Esa identificación, ese amor a los momentos, las esencias y los símbolos de la Revolución Cubana, loado y confesado por la trovadora, han convivido, conviven, en su obra y en su vida con otros amores, igualmente intensos, admirables y auténticos.
Gracias a ello, hemos podido disfrutar, al mismo tiempo, con Sara, su invitación a “saborear una trovada” y su declaración de principios sobre los orígenes de su tradición musical, su elogio del son, ahora llevado a uno de sus más recientes discos y presente, desde siempre, en su interpretación deleitosa. Si fuera necesaria una imagen para probar esta verdad, ahí está Sara, hecha pasión y hecha sabor popular, sobre un escenario:
“Rompe este coco
toma saoco
trina como un sinsonte temprano
dame tu abrazo, toma este beso
y no le pongas precio, mi hermano”.
Y para confirmar lo que nos dice su canción, estaría también su palabra hecha conversación, llena de sabiduría y de humor, con la que ilumina las tertulias de su terraza:
Yo digo que el son es mi raíz y al que pretenda devaluarme le propongo que traiga a Bach… a ver si puede repartir güiro, tumbadoras, claves, bongó e inspiración en cuatro voces.
Lo mejor de esa declaración posiblemente sea que proviene de una artista que hizo “primero los estudios de viola en el conservatorio y después en la Escuela Nacional de Instructores de Arte dónde además de diplomarse ejerció el profesorado de guitarra y solfeo”, como señala alguna nota biográfica.

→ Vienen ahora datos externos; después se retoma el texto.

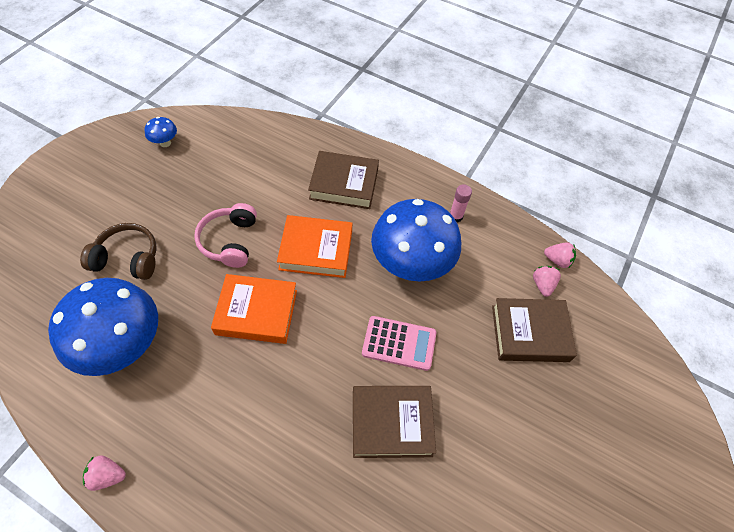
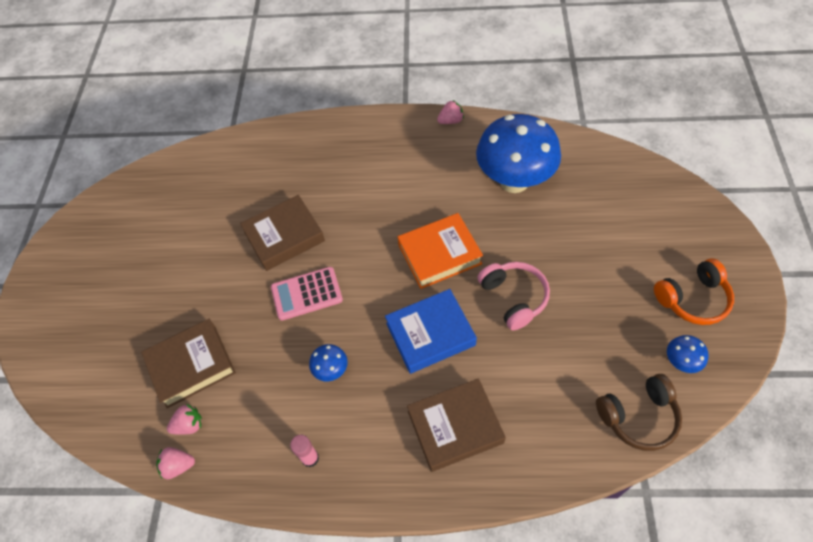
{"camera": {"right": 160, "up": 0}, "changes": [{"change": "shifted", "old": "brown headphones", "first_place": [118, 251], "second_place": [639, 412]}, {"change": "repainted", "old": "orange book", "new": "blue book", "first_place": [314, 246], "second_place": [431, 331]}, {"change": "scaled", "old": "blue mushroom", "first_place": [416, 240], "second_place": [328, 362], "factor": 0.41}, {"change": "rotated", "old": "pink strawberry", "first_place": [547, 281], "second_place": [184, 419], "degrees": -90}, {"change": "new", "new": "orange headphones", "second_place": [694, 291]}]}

De modo que, entre otras riquezas y complejidades admirables de su vida y de su obra, también puede señalarse que Sara proviene de la enseñanza artística diseñada y puesta en práctica desde los años iniciales del triunfo revolucionario, y que a ello sumó, para nuestro disfrute, los valores esenciales de la expresión del pueblo. De esa fusión hermosa y difícil entre lo culto y popular se ha nutrido la obra de muchos creadores cubanos a lo largo de nuestra historia.
He compartido, durante estos años de juventud interminable, como los llama un amigo que admiro, la manera en que Sara ha multiplicado su talento y su pasión y los ha repartido generosamente entre todos. También admiro que ese proceso creador intenso que esta noche se premia aquí, se haya producido, apasionadamente, dentro de una vida vivida igualmente con pasión, con honestidad, con diafanidad y con coraje, en esos territorios que, sólo para entendernos, llamamos social y personal -y que son, hoy lo sabemos mejor que nunca, los rostros de una misma identidad.
Sara querida, hermanita del alma, hace pocos meses te vi llegar, repartiendo la claridad de tus ojos, a un patio de la Habana Vieja, donde se inauguraba la exposición Gracias por la música de nuestra amiga Diana Balboa, y allí probablemente, entre aquellas imágenes y aquellas canciones, se empezaron a escribir estas palabras de cariño y admiración que esta noche te regalamos, entre todos los que creemos contigo, “con apuros y paciencia”, que
“hay un lugar donde se unen nuestras tibiezas con el sol,
donde se siembra día a día la ternura”
Estamos, Sara, contigo en ese lugar, que es nuestro, por suerte y para siempre.